Activity: Starting at the first line of the material below, retype each line exactly until you reach the line with "This section contains", which is also included; pictures stay out.

(The records Opens)

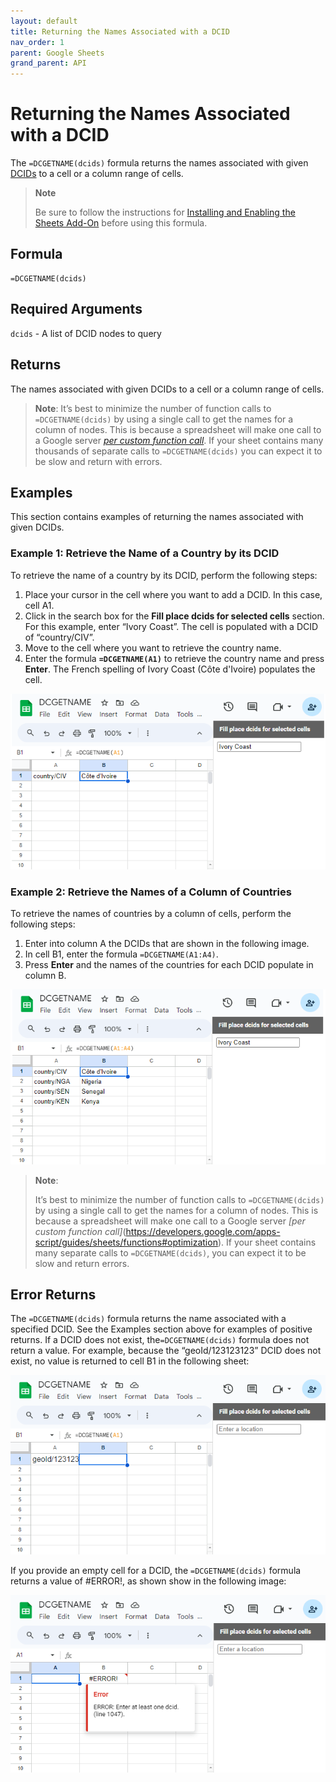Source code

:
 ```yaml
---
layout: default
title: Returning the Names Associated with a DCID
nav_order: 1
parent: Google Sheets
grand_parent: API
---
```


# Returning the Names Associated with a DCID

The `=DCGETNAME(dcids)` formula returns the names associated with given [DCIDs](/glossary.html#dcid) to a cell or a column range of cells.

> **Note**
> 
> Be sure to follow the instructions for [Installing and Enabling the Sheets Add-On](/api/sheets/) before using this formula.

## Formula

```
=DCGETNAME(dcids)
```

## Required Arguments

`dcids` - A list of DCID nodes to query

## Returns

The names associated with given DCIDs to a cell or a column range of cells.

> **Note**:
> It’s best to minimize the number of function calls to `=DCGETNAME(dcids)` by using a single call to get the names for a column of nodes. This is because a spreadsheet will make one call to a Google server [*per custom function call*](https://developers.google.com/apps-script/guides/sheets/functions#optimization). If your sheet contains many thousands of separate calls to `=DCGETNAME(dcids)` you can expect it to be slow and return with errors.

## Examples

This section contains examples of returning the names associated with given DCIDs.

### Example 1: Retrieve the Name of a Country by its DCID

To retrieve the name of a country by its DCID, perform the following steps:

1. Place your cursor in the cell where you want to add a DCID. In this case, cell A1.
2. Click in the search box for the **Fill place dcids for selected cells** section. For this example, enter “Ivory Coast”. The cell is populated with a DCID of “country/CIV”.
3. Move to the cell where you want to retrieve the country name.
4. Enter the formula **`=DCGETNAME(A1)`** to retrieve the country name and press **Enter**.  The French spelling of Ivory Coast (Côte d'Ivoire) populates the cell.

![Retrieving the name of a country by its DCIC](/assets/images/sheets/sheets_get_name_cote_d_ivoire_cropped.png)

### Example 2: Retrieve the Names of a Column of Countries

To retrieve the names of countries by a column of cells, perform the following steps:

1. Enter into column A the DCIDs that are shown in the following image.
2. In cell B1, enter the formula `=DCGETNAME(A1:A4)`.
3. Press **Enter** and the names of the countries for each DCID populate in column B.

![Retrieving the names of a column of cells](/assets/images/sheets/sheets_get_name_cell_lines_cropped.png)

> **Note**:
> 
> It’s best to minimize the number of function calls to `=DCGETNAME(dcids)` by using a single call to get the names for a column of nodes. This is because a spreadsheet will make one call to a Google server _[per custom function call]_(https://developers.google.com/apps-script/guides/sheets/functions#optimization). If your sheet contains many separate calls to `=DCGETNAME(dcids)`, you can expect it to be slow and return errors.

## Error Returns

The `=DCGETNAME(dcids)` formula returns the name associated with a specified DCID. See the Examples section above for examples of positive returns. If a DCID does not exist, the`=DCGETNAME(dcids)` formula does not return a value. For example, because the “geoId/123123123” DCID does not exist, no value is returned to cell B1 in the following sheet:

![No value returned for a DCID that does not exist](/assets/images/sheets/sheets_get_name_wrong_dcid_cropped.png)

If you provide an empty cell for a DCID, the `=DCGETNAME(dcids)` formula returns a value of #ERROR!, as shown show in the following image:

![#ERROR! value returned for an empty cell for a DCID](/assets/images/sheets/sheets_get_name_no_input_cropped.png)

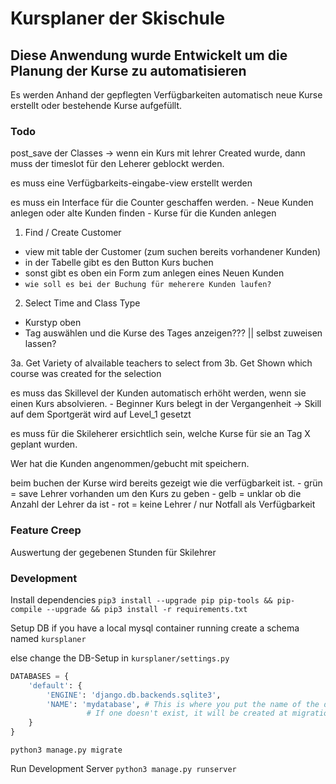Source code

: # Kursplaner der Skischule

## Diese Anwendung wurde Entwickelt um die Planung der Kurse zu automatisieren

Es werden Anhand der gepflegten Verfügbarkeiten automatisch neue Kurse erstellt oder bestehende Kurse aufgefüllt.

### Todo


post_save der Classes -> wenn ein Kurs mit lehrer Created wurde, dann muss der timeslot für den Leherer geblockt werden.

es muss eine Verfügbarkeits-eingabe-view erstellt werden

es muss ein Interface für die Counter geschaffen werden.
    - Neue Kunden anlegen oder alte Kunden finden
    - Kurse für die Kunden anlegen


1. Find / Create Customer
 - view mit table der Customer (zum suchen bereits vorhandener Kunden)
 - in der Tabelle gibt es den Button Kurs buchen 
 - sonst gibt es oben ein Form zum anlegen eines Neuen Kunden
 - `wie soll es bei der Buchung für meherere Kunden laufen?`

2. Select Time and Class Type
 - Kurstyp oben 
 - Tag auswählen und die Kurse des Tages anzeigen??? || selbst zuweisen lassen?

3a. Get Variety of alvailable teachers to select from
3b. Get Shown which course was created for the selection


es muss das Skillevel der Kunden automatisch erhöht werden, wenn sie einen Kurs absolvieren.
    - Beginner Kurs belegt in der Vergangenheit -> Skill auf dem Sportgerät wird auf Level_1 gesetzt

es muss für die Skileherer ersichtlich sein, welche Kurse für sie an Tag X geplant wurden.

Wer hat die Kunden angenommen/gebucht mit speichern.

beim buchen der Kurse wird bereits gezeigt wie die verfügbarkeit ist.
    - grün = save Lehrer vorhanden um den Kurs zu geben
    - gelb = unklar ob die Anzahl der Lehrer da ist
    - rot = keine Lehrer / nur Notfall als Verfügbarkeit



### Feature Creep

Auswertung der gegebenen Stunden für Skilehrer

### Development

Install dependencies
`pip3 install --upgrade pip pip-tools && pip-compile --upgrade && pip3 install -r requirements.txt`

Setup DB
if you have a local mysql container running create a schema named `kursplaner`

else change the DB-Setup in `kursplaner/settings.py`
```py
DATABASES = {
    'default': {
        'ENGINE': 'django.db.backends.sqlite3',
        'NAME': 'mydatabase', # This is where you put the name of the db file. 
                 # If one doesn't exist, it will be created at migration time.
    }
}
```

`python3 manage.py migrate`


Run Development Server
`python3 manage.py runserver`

(The records Closes)

Result of the task:
Source code

:
 ```yaml
---
layout: default
title: Returning the Names Associated with a DCID
nav_order: 1
parent: Google Sheets
grand_parent: API
---
```


# Returning the Names Associated with a DCID

The `=DCGETNAME(dcids)` formula returns the names associated with given [DCIDs](/glossary.html#dcid) to a cell or a column range of cells.

> **Note**
> 
> Be sure to follow the instructions for [Installing and Enabling the Sheets Add-On](/api/sheets/) before using this formula.

## Formula

```
=DCGETNAME(dcids)
```

## Required Arguments

`dcids` - A list of DCID nodes to query

## Returns

The names associated with given DCIDs to a cell or a column range of cells.

> **Note**:
> It’s best to minimize the number of function calls to `=DCGETNAME(dcids)` by using a single call to get the names for a column of nodes. This is because a spreadsheet will make one call to a Google server [*per custom function call*](https://developers.google.com/apps-script/guides/sheets/functions#optimization). If your sheet contains many thousands of separate calls to `=DCGETNAME(dcids)` you can expect it to be slow and return with errors.

## Examples

This section contains examples of returning the names associated with given DCIDs.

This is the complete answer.